A bust-up between the developer of a block of flats and an estate agent managed to find its way through the County Court, the Court of Appeal, and all the way up to the top court in the land, the Supreme Court. It was all about an alleged oral deal, vigorously denied, concerning commission claimed by an agent on a sale of several properties.
There are not that many businesses with serious money at stake where purely oral deals are done between the parties, but the property world still appears to be one of them, and, par excellence, the art world is another.
This recent case provides some important lessons to those in the trade who still do deals over a handshake.
It was a phone conversation in January 2008 between an agent (Mr Devani) and a developer (Mr Wells), with nothing put in writing afterwards, which gave rise to the epic decade-long journey through the English legal system. All because there was no written contract.
As Lord Kitchin’s judgment recites: “The parties at trial gave strikingly different accounts about what was said in the course of this telephone conversation. It was Mr Devani’s evidence that he told Mr Wells that he was an estate agent and that his commission terms would be 2% plus VAT. Mr Wells maintained that Mr Devani made no mention of any commission and gave the impression he was an investor looking to buy on his own account.”
After minute analysis, the County Court Judge found there was a binding contract between Mr Devani and Mr Wells and so the monies were payable. However, as Mr Devani was awarded less than he claimed, the aggrieved parties went to the Court of Appeal where Lord Justice Lewison – who has written the defining book on ‘the interpretation of contracts’ – decided that there was no contract between the two litigants.

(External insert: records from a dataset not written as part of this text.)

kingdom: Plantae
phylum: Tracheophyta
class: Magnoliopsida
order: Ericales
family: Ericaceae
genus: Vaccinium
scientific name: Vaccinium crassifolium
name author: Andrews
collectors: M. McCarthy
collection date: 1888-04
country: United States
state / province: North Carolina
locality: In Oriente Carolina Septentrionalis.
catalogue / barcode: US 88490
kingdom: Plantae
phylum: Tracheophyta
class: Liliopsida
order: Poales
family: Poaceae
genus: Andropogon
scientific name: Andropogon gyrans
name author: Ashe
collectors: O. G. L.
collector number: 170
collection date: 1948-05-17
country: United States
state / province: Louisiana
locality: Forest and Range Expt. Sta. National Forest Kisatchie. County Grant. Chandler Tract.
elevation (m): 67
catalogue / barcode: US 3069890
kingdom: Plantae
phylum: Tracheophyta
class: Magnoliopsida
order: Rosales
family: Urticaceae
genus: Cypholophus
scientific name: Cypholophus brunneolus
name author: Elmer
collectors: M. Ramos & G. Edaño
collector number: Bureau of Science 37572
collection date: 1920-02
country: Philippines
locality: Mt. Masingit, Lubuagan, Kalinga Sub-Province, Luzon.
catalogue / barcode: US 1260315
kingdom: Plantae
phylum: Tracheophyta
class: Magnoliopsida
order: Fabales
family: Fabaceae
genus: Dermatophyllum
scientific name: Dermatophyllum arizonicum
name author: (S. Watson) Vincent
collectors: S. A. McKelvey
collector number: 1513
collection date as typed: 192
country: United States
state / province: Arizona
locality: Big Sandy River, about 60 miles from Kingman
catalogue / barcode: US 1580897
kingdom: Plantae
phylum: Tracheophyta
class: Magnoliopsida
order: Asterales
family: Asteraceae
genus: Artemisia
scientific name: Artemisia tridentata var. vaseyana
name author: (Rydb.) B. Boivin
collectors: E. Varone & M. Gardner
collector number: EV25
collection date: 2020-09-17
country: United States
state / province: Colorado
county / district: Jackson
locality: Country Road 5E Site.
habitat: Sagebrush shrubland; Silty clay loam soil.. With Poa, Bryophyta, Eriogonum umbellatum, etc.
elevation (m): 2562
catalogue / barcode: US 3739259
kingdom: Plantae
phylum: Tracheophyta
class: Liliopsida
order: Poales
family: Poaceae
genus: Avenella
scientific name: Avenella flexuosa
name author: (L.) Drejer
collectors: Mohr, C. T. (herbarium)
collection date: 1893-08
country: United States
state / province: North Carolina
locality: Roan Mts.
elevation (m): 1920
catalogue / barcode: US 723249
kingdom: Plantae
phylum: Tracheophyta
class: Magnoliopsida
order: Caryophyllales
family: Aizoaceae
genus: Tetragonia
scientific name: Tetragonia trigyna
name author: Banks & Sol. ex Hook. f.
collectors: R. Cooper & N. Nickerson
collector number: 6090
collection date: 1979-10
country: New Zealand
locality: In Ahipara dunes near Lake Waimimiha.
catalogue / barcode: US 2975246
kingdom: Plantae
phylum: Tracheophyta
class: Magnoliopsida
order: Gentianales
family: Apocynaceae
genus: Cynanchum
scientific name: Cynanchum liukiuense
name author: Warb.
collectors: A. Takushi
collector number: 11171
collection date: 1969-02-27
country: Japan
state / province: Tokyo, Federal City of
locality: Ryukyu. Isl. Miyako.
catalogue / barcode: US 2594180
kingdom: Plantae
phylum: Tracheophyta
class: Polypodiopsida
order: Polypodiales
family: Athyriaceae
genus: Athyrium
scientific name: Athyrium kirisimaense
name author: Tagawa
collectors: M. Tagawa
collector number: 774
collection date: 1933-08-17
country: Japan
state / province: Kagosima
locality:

Off both sides went, each upset for their own reasons, to the Supreme Court. Another detailed analysis took place with Lord Kitchin eventually taking a very different view from that of Lord Justice Lewison. After trawling through the judgments in previous cases back to 1941, and quoting them at length, he said the approach of the County Court judge had been correct. Key to his summing up was this; “Put another way, to leave Mr Wells without any obligation to pay Mr Devani would be completely inconsistent with the nature of their relationship…”
Needless to say, apart from the time involved, there was a great deal of expense as well. The Supreme Court gave its judgment in February 2019.
Some well-invested time sorting out the paperwork or 11 years of arguments, expense, time in court and much more? The lesson for the art trade is self-evident. In an important deal (and even an unimportant one) get a proper contract prepared.
Milton Silverman is senior commercial dispute resolution partner at Streathers Solicitors LLP, London.